Wow, great post, Merlin. The alchemists knew a whole load of stuff about metal - weights and so forth - that modern science has only discovered recently. I can't find the page where I learned this, might be in Alchemy Lab. That's a huge site. Also I was thinking - remember that silver hand that V made for Wormtail? And the Slytherin's have Silver in their colors rather than gold like Gryffindor.
Found it - it's in the Levity site. Very interesting stuff about the "seven metals".
Cool, I hadn't thought of/remembered those 2. But, yeah ... she defintiely has some type of (at least) intuition (if not conscious insight and intention) on visuals that fit the tradition.

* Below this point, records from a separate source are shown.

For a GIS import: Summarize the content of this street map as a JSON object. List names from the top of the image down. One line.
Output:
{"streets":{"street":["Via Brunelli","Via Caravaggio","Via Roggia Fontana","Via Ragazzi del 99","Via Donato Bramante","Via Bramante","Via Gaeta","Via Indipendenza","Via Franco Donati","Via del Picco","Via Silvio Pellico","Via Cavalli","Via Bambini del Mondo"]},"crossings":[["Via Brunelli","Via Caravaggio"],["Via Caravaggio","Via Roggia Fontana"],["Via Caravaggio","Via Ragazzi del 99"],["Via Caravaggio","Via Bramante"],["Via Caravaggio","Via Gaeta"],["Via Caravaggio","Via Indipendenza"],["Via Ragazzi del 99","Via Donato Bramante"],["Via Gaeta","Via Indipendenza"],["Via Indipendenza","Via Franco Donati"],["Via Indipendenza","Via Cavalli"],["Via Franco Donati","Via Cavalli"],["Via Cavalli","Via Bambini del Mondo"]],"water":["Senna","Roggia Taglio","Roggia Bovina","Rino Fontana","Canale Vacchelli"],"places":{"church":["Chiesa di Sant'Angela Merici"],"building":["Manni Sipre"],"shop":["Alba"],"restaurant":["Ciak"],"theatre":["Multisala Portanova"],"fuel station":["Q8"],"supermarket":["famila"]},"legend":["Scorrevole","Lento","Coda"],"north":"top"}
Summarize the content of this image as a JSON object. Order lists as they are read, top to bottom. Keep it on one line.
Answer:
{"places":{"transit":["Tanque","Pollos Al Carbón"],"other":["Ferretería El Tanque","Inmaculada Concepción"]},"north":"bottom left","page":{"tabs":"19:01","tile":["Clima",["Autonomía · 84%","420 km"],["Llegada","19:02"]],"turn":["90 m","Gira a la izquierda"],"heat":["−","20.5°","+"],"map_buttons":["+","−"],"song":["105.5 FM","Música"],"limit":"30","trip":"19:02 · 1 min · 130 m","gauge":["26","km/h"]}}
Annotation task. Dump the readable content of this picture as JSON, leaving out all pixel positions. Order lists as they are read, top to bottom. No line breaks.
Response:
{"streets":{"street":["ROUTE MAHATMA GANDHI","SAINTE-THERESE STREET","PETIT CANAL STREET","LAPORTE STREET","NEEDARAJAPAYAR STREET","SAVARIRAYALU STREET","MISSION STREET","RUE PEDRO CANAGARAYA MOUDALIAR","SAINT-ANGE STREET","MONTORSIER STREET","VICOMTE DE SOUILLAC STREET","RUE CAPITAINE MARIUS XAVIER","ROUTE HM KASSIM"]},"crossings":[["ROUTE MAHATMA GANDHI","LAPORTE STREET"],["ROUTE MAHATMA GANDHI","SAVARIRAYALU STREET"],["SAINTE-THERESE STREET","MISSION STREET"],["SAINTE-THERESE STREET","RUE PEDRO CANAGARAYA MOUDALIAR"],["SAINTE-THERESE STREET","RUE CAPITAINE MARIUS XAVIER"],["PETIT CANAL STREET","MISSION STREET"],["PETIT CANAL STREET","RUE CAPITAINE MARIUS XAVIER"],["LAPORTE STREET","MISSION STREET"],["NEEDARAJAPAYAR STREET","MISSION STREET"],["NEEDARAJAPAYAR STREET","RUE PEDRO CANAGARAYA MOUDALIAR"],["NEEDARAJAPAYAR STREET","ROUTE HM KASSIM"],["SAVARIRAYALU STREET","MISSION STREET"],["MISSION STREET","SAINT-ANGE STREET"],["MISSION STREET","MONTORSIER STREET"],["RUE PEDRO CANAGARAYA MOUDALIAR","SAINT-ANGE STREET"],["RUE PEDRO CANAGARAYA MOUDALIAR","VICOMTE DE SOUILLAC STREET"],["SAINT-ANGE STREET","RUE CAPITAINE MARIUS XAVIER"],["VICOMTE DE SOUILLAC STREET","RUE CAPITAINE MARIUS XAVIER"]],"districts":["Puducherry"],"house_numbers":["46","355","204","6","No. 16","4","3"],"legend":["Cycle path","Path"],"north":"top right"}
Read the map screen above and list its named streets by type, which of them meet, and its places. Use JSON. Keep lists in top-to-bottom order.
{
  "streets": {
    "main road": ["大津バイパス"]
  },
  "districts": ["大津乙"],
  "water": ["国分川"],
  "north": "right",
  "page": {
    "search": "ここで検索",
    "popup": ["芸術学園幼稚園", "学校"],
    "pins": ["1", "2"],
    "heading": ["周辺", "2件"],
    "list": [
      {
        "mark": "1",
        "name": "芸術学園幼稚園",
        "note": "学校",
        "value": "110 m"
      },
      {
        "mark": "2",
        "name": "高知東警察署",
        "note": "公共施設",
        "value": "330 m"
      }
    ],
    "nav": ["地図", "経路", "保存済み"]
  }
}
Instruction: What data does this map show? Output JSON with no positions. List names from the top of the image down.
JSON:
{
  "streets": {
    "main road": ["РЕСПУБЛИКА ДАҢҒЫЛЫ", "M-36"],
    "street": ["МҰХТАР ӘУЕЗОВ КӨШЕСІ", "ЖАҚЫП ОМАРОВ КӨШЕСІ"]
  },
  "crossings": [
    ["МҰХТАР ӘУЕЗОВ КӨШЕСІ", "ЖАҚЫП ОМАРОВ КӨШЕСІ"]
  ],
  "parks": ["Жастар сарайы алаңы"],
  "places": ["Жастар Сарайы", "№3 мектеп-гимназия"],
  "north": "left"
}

And I must officially state that the noted appearance of Wormtail's silver hand in HBP was downright creepy in a very effective way.
Just looked at eth Levity site breifly and noticed something ... silver corresponds to the moon ... which is significant for a Lewis fan such as Rowling.
In "That Hideous Strength," when Merlin knocks at Ransoms door, one of the questions of exchange (in Latin) by which Merlin verifies that Ransom is the Pendragon is "Who is Sulva?" The answer is something like "Sulva is she where the marriages are cold. Where they lie not with each other but with cleverly made copies of each other" ... and it basically means the moon.